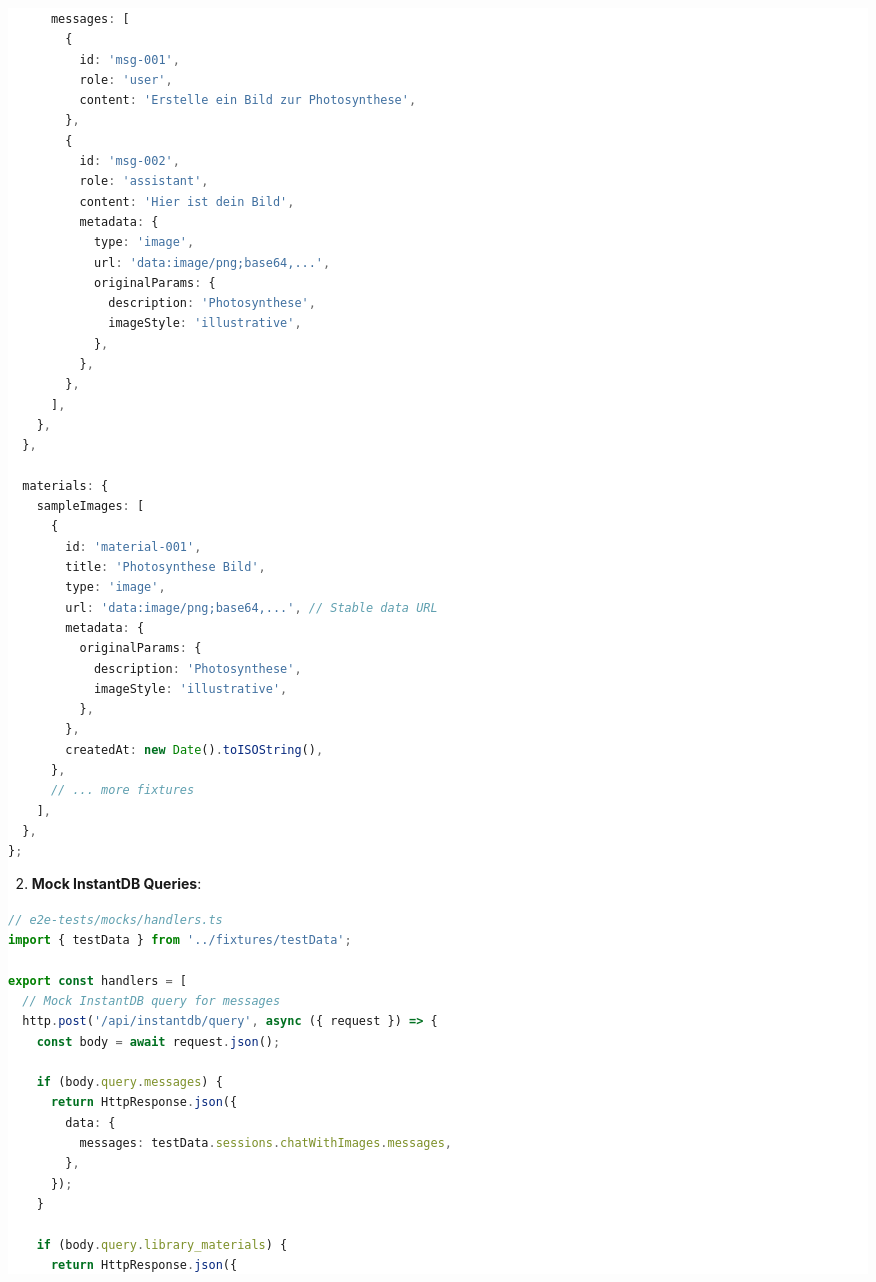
 ```typescript
      messages: [
        {
          id: 'msg-001',
          role: 'user',
          content: 'Erstelle ein Bild zur Photosynthese',
        },
        {
          id: 'msg-002',
          role: 'assistant',
          content: 'Hier ist dein Bild',
          metadata: {
            type: 'image',
            url: 'data:image/png;base64,...',
            originalParams: {
              description: 'Photosynthese',
              imageStyle: 'illustrative',
            },
          },
        },
      ],
    },
  },

  materials: {
    sampleImages: [
      {
        id: 'material-001',
        title: 'Photosynthese Bild',
        type: 'image',
        url: 'data:image/png;base64,...', // Stable data URL
        metadata: {
          originalParams: {
            description: 'Photosynthese',
            imageStyle: 'illustrative',
          },
        },
        createdAt: new Date().toISOString(),
      },
      // ... more fixtures
    ],
  },
};
```

2. **Mock InstantDB Queries**:
```typescript
// e2e-tests/mocks/handlers.ts
import { testData } from '../fixtures/testData';

export const handlers = [
  // Mock InstantDB query for messages
  http.post('/api/instantdb/query', async ({ request }) => {
    const body = await request.json();

    if (body.query.messages) {
      return HttpResponse.json({
        data: {
          messages: testData.sessions.chatWithImages.messages,
        },
      });
    }

    if (body.query.library_materials) {
      return HttpResponse.json({
```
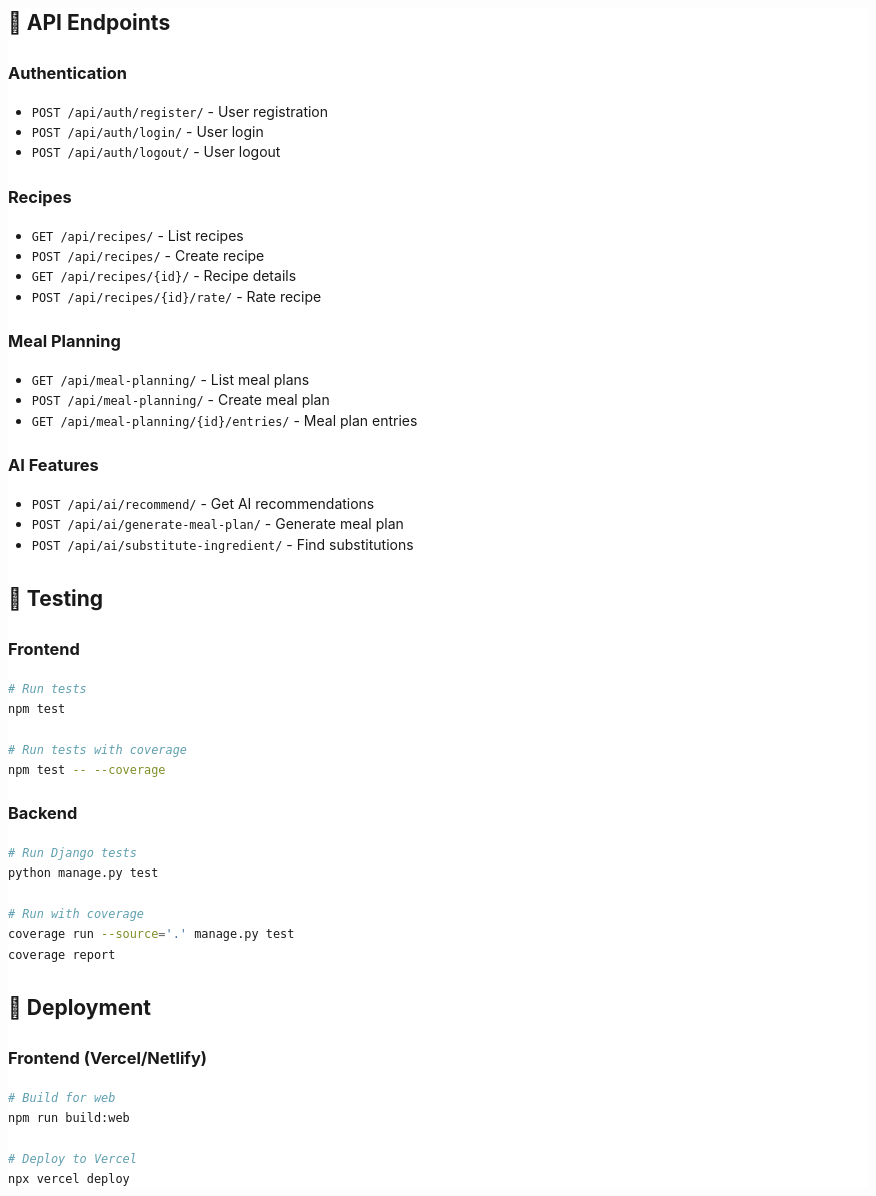 ## 🔗 API Endpoints

### Authentication
- `POST /api/auth/register/` - User registration
- `POST /api/auth/login/` - User login
- `POST /api/auth/logout/` - User logout

### Recipes
- `GET /api/recipes/` - List recipes
- `POST /api/recipes/` - Create recipe
- `GET /api/recipes/{id}/` - Recipe details
- `POST /api/recipes/{id}/rate/` - Rate recipe

### Meal Planning
- `GET /api/meal-planning/` - List meal plans
- `POST /api/meal-planning/` - Create meal plan
- `GET /api/meal-planning/{id}/entries/` - Meal plan entries

### AI Features
- `POST /api/ai/recommend/` - Get AI recommendations
- `POST /api/ai/generate-meal-plan/` - Generate meal plan
- `POST /api/ai/substitute-ingredient/` - Find substitutions

## 🧪 Testing

### Frontend
```bash
# Run tests
npm test

# Run tests with coverage
npm test -- --coverage
```

### Backend
```bash
# Run Django tests
python manage.py test

# Run with coverage
coverage run --source='.' manage.py test
coverage report
```

## 🚀 Deployment

### Frontend (Vercel/Netlify)
```bash
# Build for web
npm run build:web

# Deploy to Vercel
npx vercel deploy
```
○ ○ ○ ○
• [The problem] Report each line of the entries where the word "tests" occurs.

• [Response area]
// e2e-tests/mocks/handlers.ts
# Run tests
# Run tests with coverage
# Run Django tests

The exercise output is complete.